Mujeres Libres se pronunció con claridad por la configuración de organizaciones específicamente femeninas en el mundo libertario. Esas organizaciones debían ver la luz por cuanto, en lo que a las mujeres se refiere, y pese a la afirmación de Federica Montseny en el sentido de que “el anarquismo no ha establecido jamás distingos entre el hombre y la mujer”, descollaban problemas no precisamente menores. “He visto muchos hogares, no ya de simples confederados, sino de anarquistas (¿!?), regidos por las más puras normas feudales”, subrayó en un artículo Lucía Sánchez Saornil. Un texto de enero de 1937 recordaba, por otra parte, que “los music-halls y las casas de prostitución siguen abarrotados de pañuelos rojos, rojos y negros y de toda clase de insignias antifascistas”. A menudo se ponía el acento en cómo los órganos confederales partían de la presunción de que las mujeres no estaban en condiciones de desempeñar papeles de relieve o de que, para hacerlo, precisaban de la ayuda ineludible de los hombres.
Para que nada faltase, en fin, no fueron infrecuentes, durante la guerra civil, las colectivizaciones en las que pervivieron salarios diferentes para mujeres y hombres. Acaso no habían quedado plenamente superadas opiniones como las que, en el XIX, entendían sin más, en el mundo libertario, que el papel de la mujer debía quedar circunscrito en exclusiva al hogar y que cuando aquélla accedía al mercado de trabajo no estaba haciendo otra cosa que propiciar, al restar empleos a los hombres, la miseria y la degradación de los obreros.
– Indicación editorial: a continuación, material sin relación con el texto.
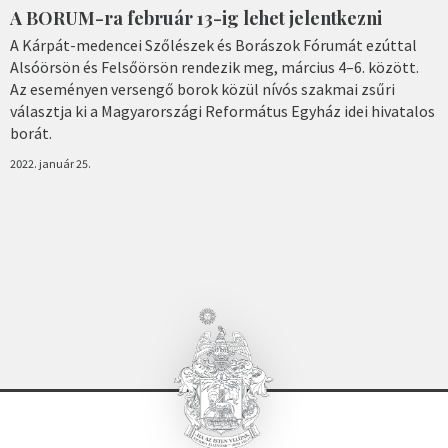
A BORUM-ra február 13-ig lehet jelentkezni
A Kárpát-medencei Szőlészek és Borászok Fórumát ezúttal
Alsóörsön és Felsőörsön rendezik meg, március 4–6. között.
Az eseményen versengő borok közül nívós szakmai zsűri
választja ki a Magyarországi Református Egyház idei hivatalos
borát.
2022. január 25.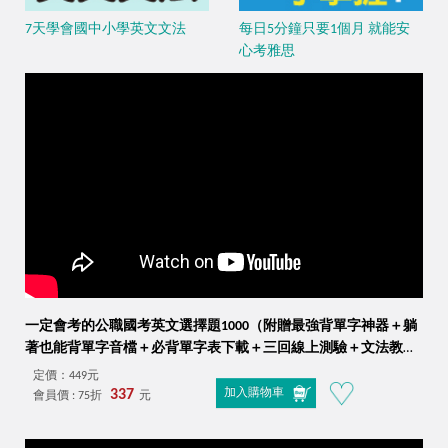
7天學會國中小學英文文法
每日5分鐘只要1個月 就能安
心考雅思
一定會考的公職國考英文選擇題1000（附贈最強背單字神器＋躺
著也能背單字音檔＋必背單字表下載＋三回線上測驗＋文法教學
影片＋歷屆考古題下載）
定價：449元
337
加入購物車
會員價 : 75折
元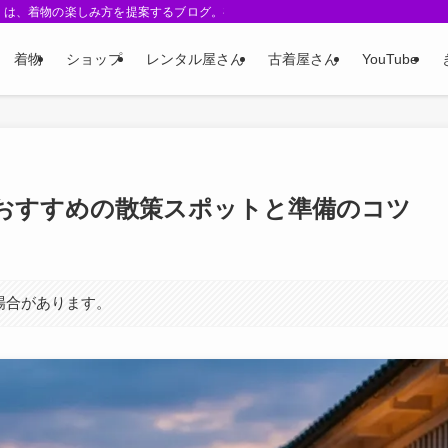
 Me-』は、着物の楽しみ方を提案するブログ。初心者向けガイド、着こなしアレン
着物
ショップ
レンタル屋さん
古着屋さん
YouTube
おすすめの散策スポットと準備のコツ
場合があります。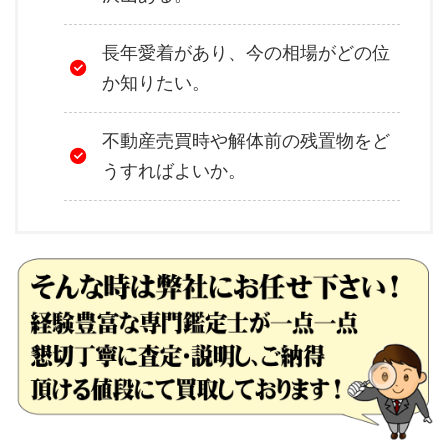
長年愛着があり、今の相場がどの位
か知りたい。
不動産売買時や解体前の残置物をど
うすればよいか。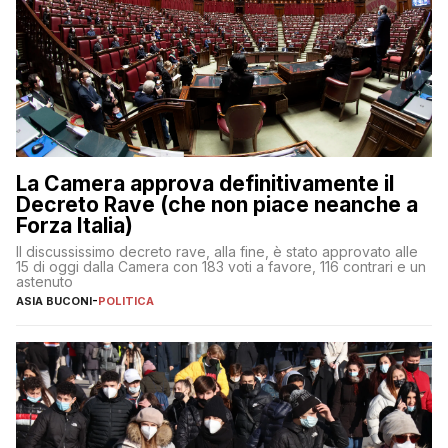
La Camera approva definitivamente il
Decreto Rave (che non piace neanche a
Forza Italia)
Il discussissimo decreto rave, alla fine, è stato approvato alle
15 di oggi dalla Camera con 183 voti a favore, 116 contrari e un
astenuto
ASIA BUCONI
-
POLITICA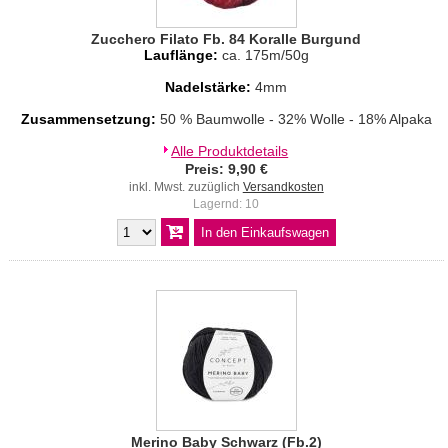
Zucchero Filato Fb. 84 Koralle Burgund
Lauflänge:
ca. 175m/50g
Nadelstärke:
4mm
Zusammensetzung:
50 % Baumwolle - 32% Wolle - 18% Alpaka
Alle Produktdetails
Preis: 9,90 €
inkl. Mwst. zuzüglich
Versandkosten
Lagernd: 10
Merino Baby Schwarz (Fb.2)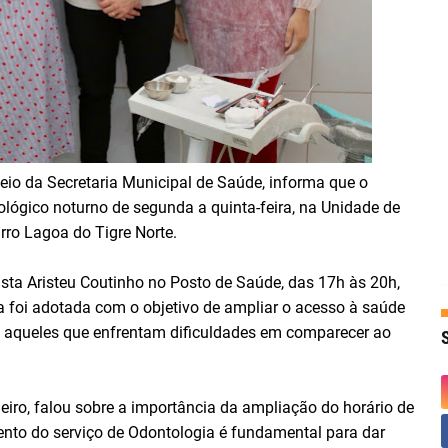
eio da Secretaria Municipal de Saúde, informa que o
lógico noturno de segunda a quinta-feira, na Unidade de
rro Lagoa do Tigre Norte.
sta Aristeu Coutinho no Posto de Saúde, das 17h às 20h,
 foi adotada com o objetivo de ampliar o acesso à saúde
a aqueles que enfrentam dificuldades em comparecer ao
eiro, falou sobre a importância da ampliação do horário de
ento do serviço de Odontologia é fundamental para dar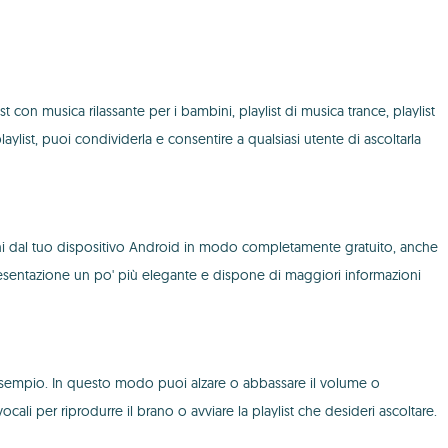
 con musica rilassante per i bambini, playlist di musica trance, playlist
aylist, puoi condividerla e consentire a qualsiasi utente di ascoltarla
rani dal tuo dispositivo Android in modo completamente gratuito, anche
 presentazione un po' più elegante e dispone di maggiori informazioni
esempio. In questo modo puoi alzare o abbassare il volume o
 per riprodurre il brano o avviare la playlist che desideri ascoltare.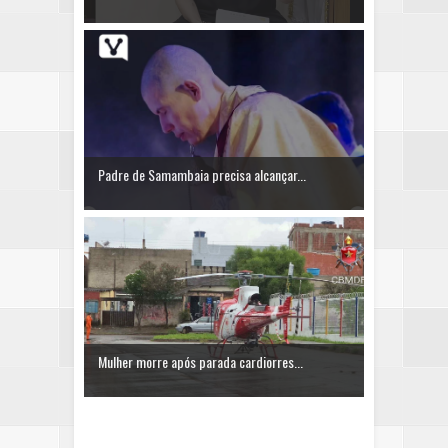
Padre de Samambaia precisa alcançar...
Mulher morre após parada cardiorres...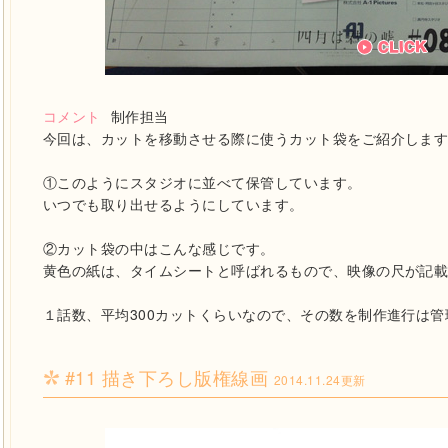
コメント
制作担当
今回は、カットを移動させる際に使うカット袋をご紹介しま
①このようにスタジオに並べて保管しています。
いつでも取り出せるようにしています。
②カット袋の中はこんな感じです。
黄色の紙は、タイムシートと呼ばれるもので、映像の尺が記
１話数、平均300カットくらいなので、その数を制作進行は
#11 描き下ろし版権線画
2014.11.24更新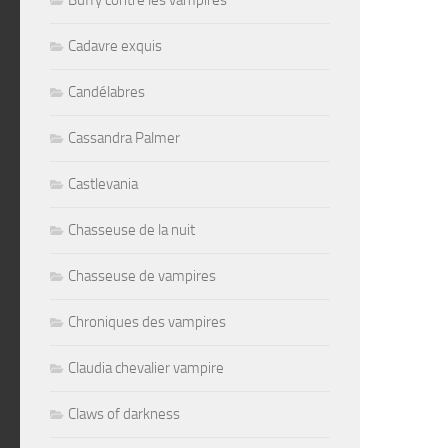
Buffy contre les vampires
Cadavre exquis
Candélabres
Cassandra Palmer
Castlevania
Chasseuse de la nuit
Chasseuse de vampires
Chroniques des vampires
Claudia chevalier vampire
Claws of darkness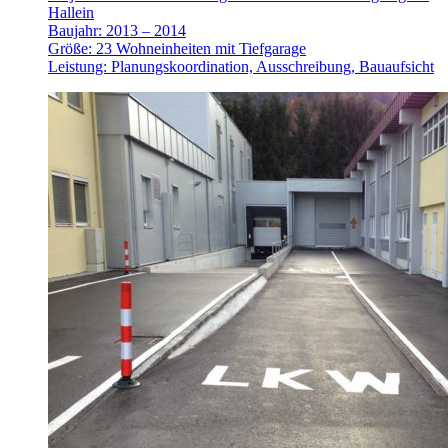
Hallein
Baujahr: 2013 – 2014
Größe: 23 Wohneinheiten mit Tiefgarage
Leistung: Planungskoordination, Ausschreibung, Bauaufsicht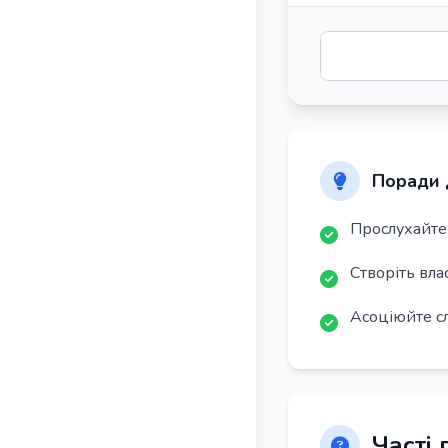
Поради 
Прослухайте 
Створіть вла
Асоціюйте с
Часті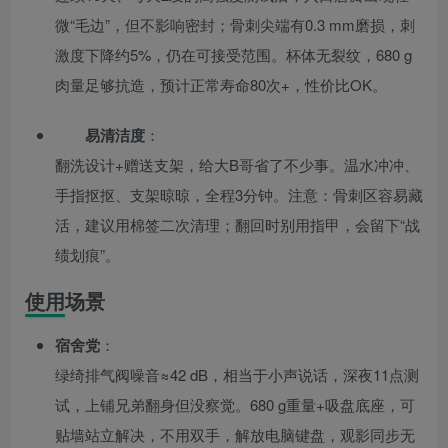
微“毛边”，但不影响密封；骨刺尖端有0.3 mm磨损，刺
激度下降约5%，仍在可接受范围。杯体无裂纹，680 g
肉量足够抗造，预计正常寿命80次+，性价比OK。
易清洁度
：
翻洗设计+赠送支架，给大B哥省了不少事。温水冲冲、
手指抠抠、支架晾晾，全程3分钟。注意：骨刺区容易藏
活，建议用棉签二次清理；翻回时别用指甲，会留下“战
绩划痕”。
使用场景
宿舍党
：
绿绮排气阀噪音≈42 dB，相当于小声说话，深夜11点测
试，上铺兄弟翻身但没察觉。680 g重量+吸盘底座，可
贴墙站立解决，不用双手，解放电脑键盘，观影同步无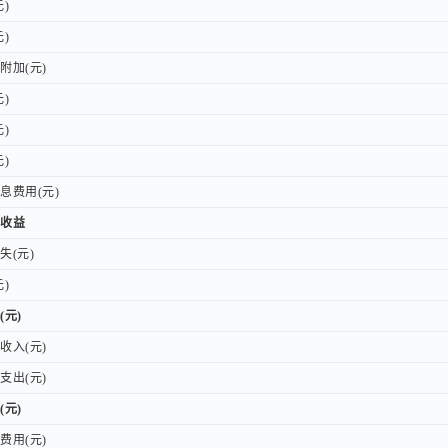
)
)
)
)
加(元)
加(元)
)
)
)
)
)
)
费用(元)
费用(元)
收益
收益
(元)
(元)
)
)
(元)
(元)
入(元)
入(元)
出(元)
出(元)
(元)
(元)
用(元)
用(元)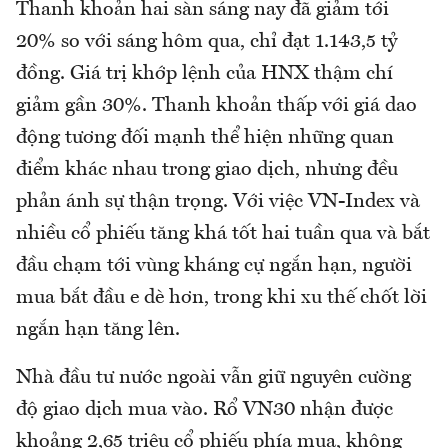
Thanh khoản hai sàn sáng nay đã giảm tới
20% so với sáng hôm qua, chỉ đạt 1.143,5 tỷ
đồng. Giá trị khớp lệnh của HNX thậm chí
giảm gần 30%. Thanh khoản thấp với giá dao
động tương đối mạnh thể hiện những quan
điểm khác nhau trong giao dịch, nhưng đều
phản ánh sự thận trọng. Với việc VN-Index và
nhiều cổ phiếu tăng khá tốt hai tuần qua và bắt
đầu chạm tới vùng kháng cự ngắn hạn, người
mua bắt đầu e dè hơn, trong khi xu thế chốt lời
ngắn hạn tăng lên.
Nhà đầu tư nước ngoài vẫn giữ nguyên cường
độ giao dịch mua vào. Rổ VN30 nhận được
khoảng 2,65 triệu cổ phiếu phía mua, không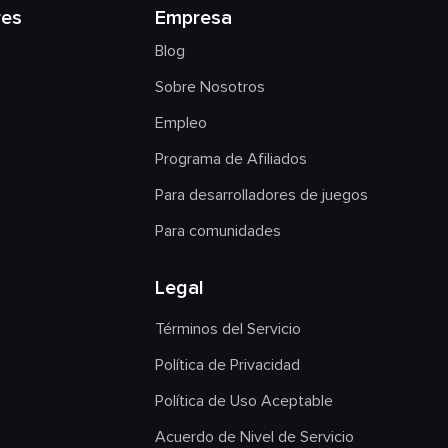
res
Empresa
Blog
Sobre Nosotros
Empleo
Programa de Afiliados
Para desarrolladores de juegos
Para comunidades
Legal
Términos del Servicio
Política de Privacidad
Política de Uso Aceptable
Acuerdo de Nivel de Servicio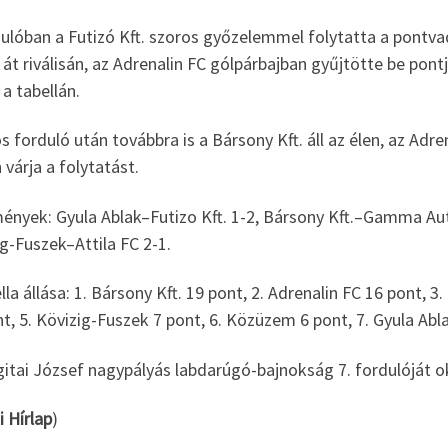
ulóban a Futizó Kft. szoros győzelemmel folytatta a pontvad
 át riválisán, az Adrenalin FC gólpárbajban gyűjtötte be pont
 a tabellán.
s forduló után továbbra is a Bársony Kft. áll az élen, az Adr
 várja a folytatást.
ények: Gyula Ablak–Futizo Kft. 1-2, Bársony Kft.–Gamma Au
g-Fuszek–Attila FC 2-1.
lla állása: 1. Bársony Kft. 19 pont, 2. Adrenalin FC 16 pont, 
t, 5. Kövizig-Fuszek 7 pont, 6. Közüzem 6 pont, 7. Gyula Ablak
gitai József nagypályás labdarúgó-bajnokság 7. fordulóját 
i Hírlap
)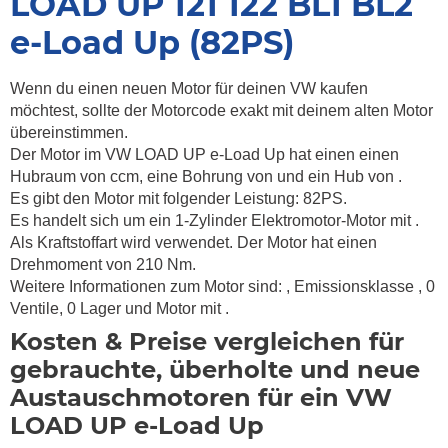
LOAD UP 121 122 BL1 BL2
e-Load Up (82PS)
Wenn du einen neuen Motor für deinen VW kaufen
möchtest, sollte der Motorcode exakt mit deinem alten Motor
übereinstimmen.
Der Motor im VW LOAD UP e-Load Up hat einen einen
Hubraum von ccm, eine Bohrung von und ein Hub von .
Es gibt den Motor mit folgender Leistung: 82PS.
Es handelt sich um ein 1-Zylinder Elektromotor-Motor mit .
Als Kraftstoffart wird verwendet. Der Motor hat einen
Drehmoment von
210 Nm.
Weitere Informationen zum Motor sind:
, Emissionsklasse
, 0
Ventile, 0 Lager und Motor mit .
Kosten & Preise vergleichen für
gebrauchte, überholte und neue
Austauschmotoren für ein VW
LOAD UP e-Load Up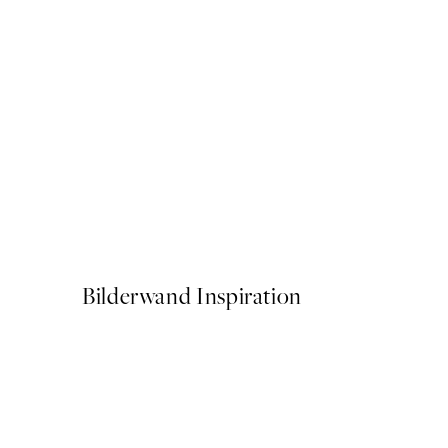
50%*
Olive Branches in Vase Post
Ab 6,50 €
13 €
Bilderwand Inspiration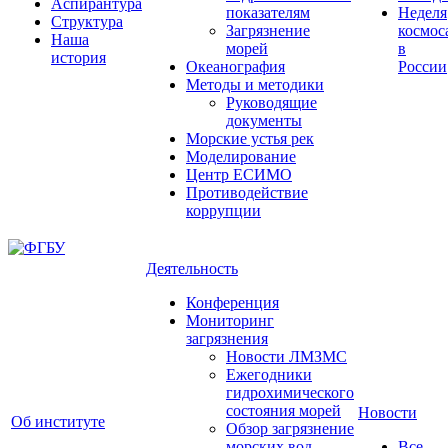
Аспирантура
показателям
Неделя
Структура
Загрязнение
космос
Наша
морей
в
история
Океанография
России
Методы и методики
Руководящие
документы
Морские устья рек
Моделирование
Центр ЕСИМО
Противодействие
коррупции
Деятельность
Конференция
Мониторинг
загрязнения
Новости ЛМЗМС
Ежегодники
гидрохимического
состояния морей
Новости
Об институте
Обзор загрязнение
морских вод
Все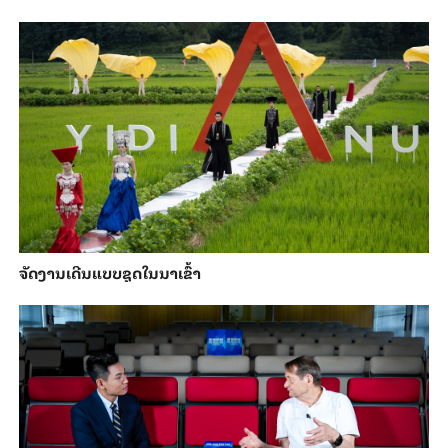
ຈັດງານເດີນແບບຊຸດໃນນາເຂົ້າ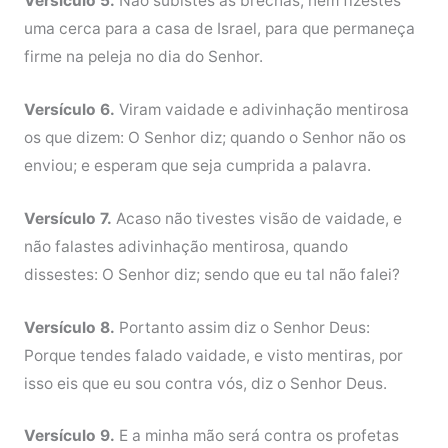
Versículo 5.
Não subistes às brechas, nem fizestes
uma cerca para a casa de Israel, para que permaneça
firme na peleja no dia do Senhor.
Versículo 6.
Viram vaidade e adivinhação mentirosa
os que dizem: O Senhor diz; quando o Senhor não os
enviou; e esperam que seja cumprida a palavra.
Versículo 7.
Acaso não tivestes visão de vaidade, e
não falastes adivinhação mentirosa, quando
dissestes: O Senhor diz; sendo que eu tal não falei?
Versículo 8.
Portanto assim diz o Senhor Deus:
Porque tendes falado vaidade, e visto mentiras, por
isso eis que eu sou contra vós, diz o Senhor Deus.
Versículo 9.
E a minha mão será contra os profetas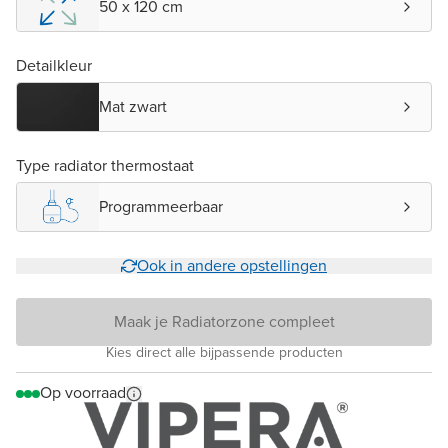
50 x 120 cm
Detailkleur
Mat zwart
Type radiator thermostaat
Programmeerbaar
Ook in andere opstellingen
Maak je Radiatorzone compleet
Kies direct alle bijpassende producten
Op voorraad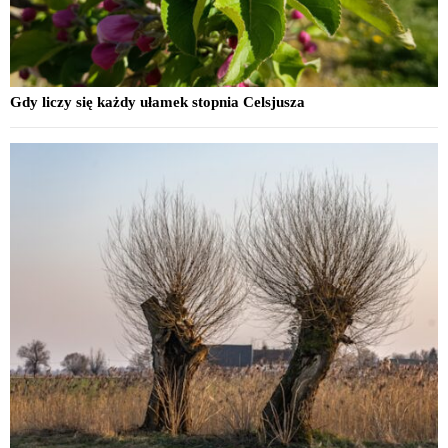
Gdy liczy się każdy ułamek stopnia Celsjusza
Y ello por mucho que fuese innegable que en sus sucesivos congresos la CNT se había pronunciado con claridad por el derecho de las mujeres al trabajo y por la independencia económica de éstas.
Mujeres Libres tuvo motivos sobrados para contestar, por otro lado, una imagen muy extendida en las organizaciones libertarias: la del revolucionario entendido como un varón henchido de atributos masculinos y enfrentado a la condición de debilidad de las mujeres, condenadas a asumir, entonces, una función menor. De hecho, y pese al esfuerzo realizado, esa imagen se mantuvo durante la guerra civil, con las mujeres -por primera vez portadoras de 100 pantalones y con el pelo corto- a la postre obligadas a alejarse de los frentes de combate. Lo anterior no fue óbice para que, en términos generales, las mujeres experimentasen, con todo, una notoria liberación, con una mayor libertad económica, sexual y de movimientos, entre 1936 y 1939.
Así las cosas, y fueren cuales fueren los problemas que se revelaban en las organizaciones anarquistas, es difícil imaginar que Mujeres Libres hubiese podido surgir en un magma distinto del que ofrecía la CNT. En ese magma despuntaron figuras femeninas que, a más de ejercer la enseñanza, el periodismo o el sindicalismo, mostraron una clara conciencia de que la revolución social, por sí sola, no acabaría con muchas de las ataduras que afectaban a las mujeres, necesitadas de una emancipación que reclamaba una revolución propia.